Piles of garbage are accumulating in Khan Yunis, in the southern Gaza Strip, amid the ongoing conflict between Israel and Hamas, on May 6, 2024.

The UN has reported that hundreds of thousands of tons of solid waste have accumulated near populated regions of Gaza as humanitarian groups are warning that disease is spreading rapidly through the strip.

As of this week, the UN’s Global Water, Sanitation and Hygiene (WASH) Cluster has estimated that there are 330,400 tons of solid waste near places where Palestinians — many of them displaced numerous times due to Israel’s bombing — are taking shelter. This is an increase from the over 270,000 tons of waste that Gaza officials reported had accumulated in the streets in mid-May.

The dangerous waste situation is due to Israel’s destruction of water and waste infrastructure, including 100 waste collection vehicles and machines, as well as dire fuel shortages manufactured by Israel’s blockade which aims to undermine all systems that support life in Gaza.

Israel is continuing to block fuel shipments to Gaza, compounding health-related issues. In the week between May 26 and June 2, only 20 percent of the fuel needed weekly to continue the operation of water facilities was delivered into the region, the WASH Cluster reported, with deliveries having been suspended in another recent week because of intense military activity in southern Gaza.

Daily water production has been cut to only a quarter of what it was before Israel’s current assault began in October, the UN reported.

This comes a month after the UN Relief and Works Agency for Palestine Refugees (UNRWA) warned that Israel’s near-total blockade of humanitarian aid following its takeover of the Rafah crossing will lead to a major drop in sanitation services — followed by the rapid spread of disease, which scholars have previously pointed out is often used as a deliberate tactic in genocide.

“There is no fuel for the sanitation workers to move any of the trash piling up. It’s summer, disease is spreading, there is trash everywhere. There’s no fuel to run generators for hospitals, there’s no fuel for the water supply. The water supply is going to shut off,” UNRWA communications director Louise Wateridge had warned at the time.

Many of Wateridge’s warnings have come true. Trash has piled up in the streets, some of which have been turned into dumping grounds. Only an estimated 20 percent of trash is being collected, while large pools of standing water are spreading pollution and allowing insects to breed rapidly. Hospitals — which Israeli forces have repeatedly targetedare regularly overloaded with casualties of Israel’s constant bombardment and raids.

As health care access has dwindled, public health risks have skyrocketed, worsened by the fact that large segments of Gaza’s population are seriously wounded and regularly going days without food. Palestinian officials recently reported that there are over 1.1 million cases of infectious disease in Gaza, or at least one disease for every two people on average. Disease is having an especially devastating effect on children, with an estimated 90 percent of children under five suffering from infectious diseases. Oxfam warned last month that conditions are “ripe” for an epidemic of cholera and Hepatitis A.

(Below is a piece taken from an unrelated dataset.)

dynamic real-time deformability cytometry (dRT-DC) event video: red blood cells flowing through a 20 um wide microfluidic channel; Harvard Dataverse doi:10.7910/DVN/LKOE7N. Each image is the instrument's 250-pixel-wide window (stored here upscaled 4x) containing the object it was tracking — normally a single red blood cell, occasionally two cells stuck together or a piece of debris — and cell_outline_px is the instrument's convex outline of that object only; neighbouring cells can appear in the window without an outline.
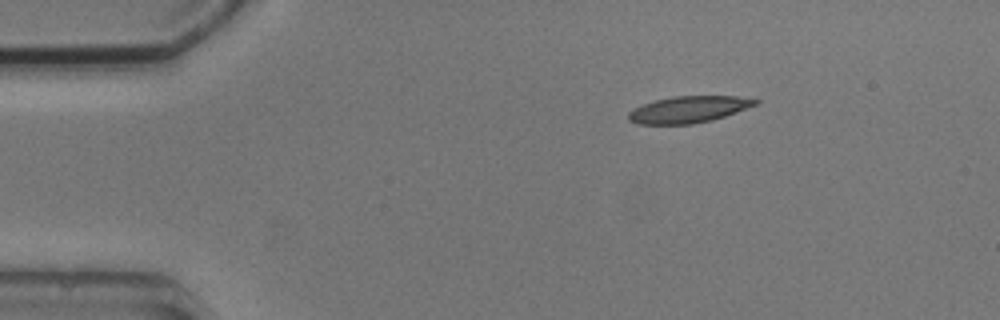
{"species": "common noctule bat (a hibernating species)", "species_latin": "Nyctalus noctula", "temperature_condition": "cold", "stored_images_in_passage": 5, "camera_frame_rate_fps": 3000, "um_per_image_px": 0.085, "animal": {"sex": "male", "body_mass_g": 20.5, "forearm_length_mm": 52.5}, "frame": {"image": 1, "passage_image": 5, "time_ms": 4.667, "image_size_px": [1000, 320], "cell_outline_px": [[760, 100], [756, 104], [736, 112], [712, 120], [692, 124], [636, 124], [628, 120], [628, 112], [644, 104], [656, 100], [672, 96], [736, 96]], "centroid_in_image_um": [58.51, 9.31], "position_along_channel_um": 26.5, "area_um2": 19.48}}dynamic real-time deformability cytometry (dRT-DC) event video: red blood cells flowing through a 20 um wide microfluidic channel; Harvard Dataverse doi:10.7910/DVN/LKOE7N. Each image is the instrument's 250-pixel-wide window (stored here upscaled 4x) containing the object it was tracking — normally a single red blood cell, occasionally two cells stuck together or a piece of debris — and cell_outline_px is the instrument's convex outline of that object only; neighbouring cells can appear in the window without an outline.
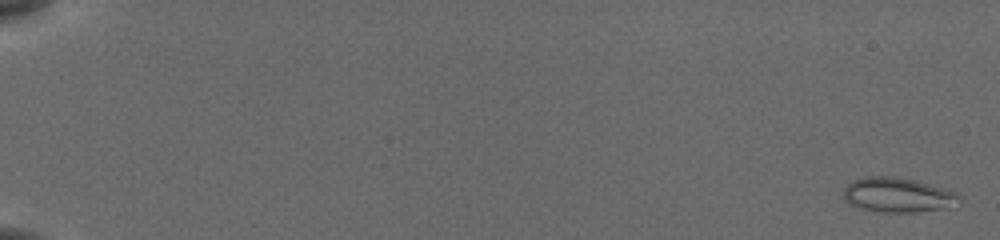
{"species": "common noctule bat (a hibernating species)", "species_latin": "Nyctalus noctula", "temperature_condition": "cold", "stored_images_in_passage": 56, "camera_frame_rate_fps": 3000, "um_per_image_px": 0.085, "animal": {"sex": "female", "body_mass_g": 19.5, "forearm_length_mm": 54.1}, "frame": {"image": 1, "passage_image": 2, "time_ms": 0.333, "image_size_px": [1000, 240], "cell_outline_px": [[956, 196], [936, 208], [916, 212], [884, 212], [860, 208], [852, 204], [844, 196], [844, 188], [848, 184], [856, 180], [872, 176], [888, 176], [912, 180], [956, 192]], "centroid_in_image_um": [76.12, 16.55], "position_along_channel_um": 8.9, "area_um2": 21.62}}
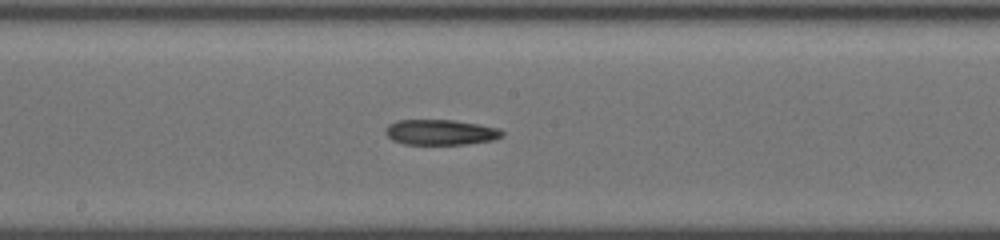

Secretary of State Antony Blinken acknowledged in remarks at a conference on Gaza in Jordan on Tuesday that 95 percent of Palestinians in Gaza are unable to access clean drinking water, while “most of Gaza’s sanitation system has been destroyed.” However, the U.S. has continued its unmitigated support for Israel, having used essentially none of its leverage so far to pressure Israel into following its obligations under international law and opening up humanitarian pathways into Gaza.